Monday, March 18, 2013

Motivating the News

How do we motivate people to attend to the news? The motivation research tells us we are goal-directed beings and real motivation requires people to:
  • need to,
  • want to,
  • or believe they should
That last one, we can try all the preaching in the world but it's hard to convince folks it's important to keep up with the news.  It is important in a democracy, but beating someone over the head won't help and there's something to be said for rational ignorance.  So that leaves out the "believe they should" side of the equation.  Schools teach that.  Civics classes teach that.  Jobs teach that.  News organizations, don't even try.  You look foolish.

That leaves us with "need to" and "want to."

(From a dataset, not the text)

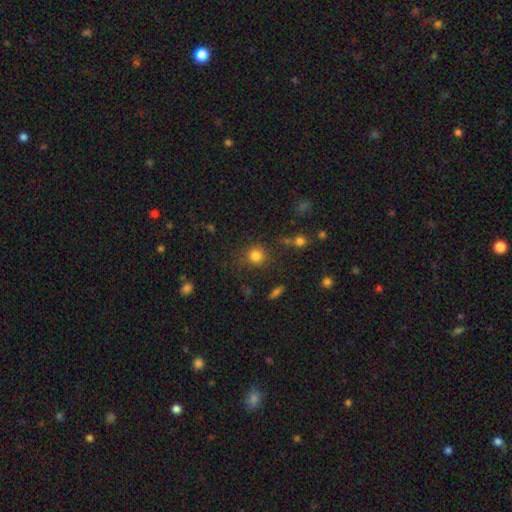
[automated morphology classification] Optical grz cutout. It shows a smooth galaxy with no disk features (80%) that is round (90%). Merging: none (78%).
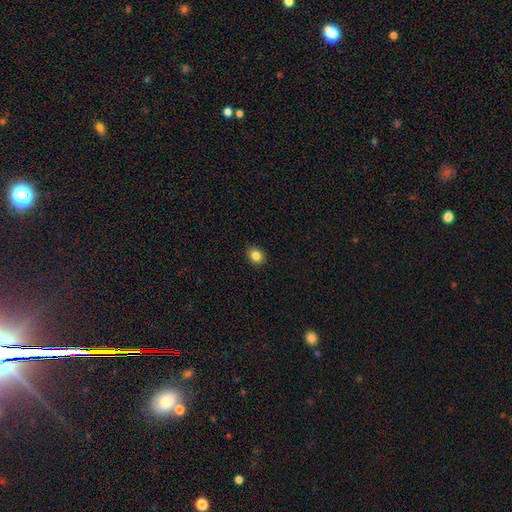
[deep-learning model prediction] Overall: smooth (85%). How rounded: round (61%; in between 38%). Merging: none (91%).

The last one, "want to," comes damn close to pandering, at striving desperately for the lowest common denominator to drive online traffic and we all know which sites do this, some of them quite successfully.  It's hard to make people to want to know the basic ingredients of local journalism -- the city council, the zoning decision, etc. -- unless of course they're directly affected by someone wanting to plop a factory next to their neighborhood.  Then zoning becomes the most important thing in their lives.  Can we do a better job of covering what people want covered, of telling the stories they want to hear?  Yes.  Is that our main job?  Hell no.

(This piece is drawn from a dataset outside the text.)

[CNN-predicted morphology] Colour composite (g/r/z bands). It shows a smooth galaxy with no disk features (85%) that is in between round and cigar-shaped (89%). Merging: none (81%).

Harder is convincing people need to know what we know, they need to hear this story, need to look at these data, need check out this video.  There are gimmicks, such as writing in the second person and using you a lot. Avoid it, please.  It works once, maybe twice, and then grates.

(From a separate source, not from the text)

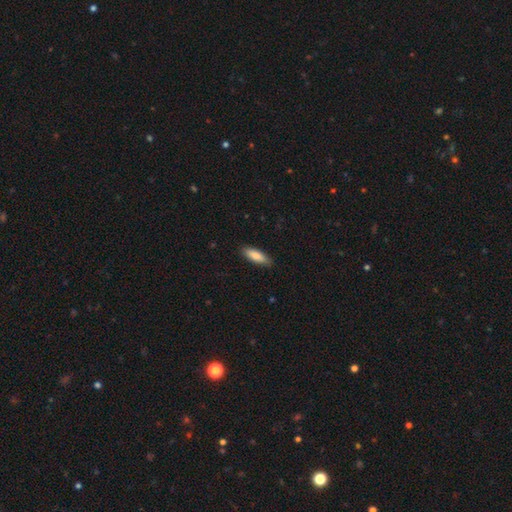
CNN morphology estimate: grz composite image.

To me, we've got to come up with new and refreshing ways to convince people they need to know what we know.  We do a lousy job of making important stuff interesting, especially at the local level, in which any story that can be dull seems to be specifically tailored to be as dull as possible.  No sparkle, no wit, no clever turn of phrase.  Some stories, as they say, tell themselves.  Damn few do, though, but we write or tell them as if they do.  That's a mistake, something we've got to fix.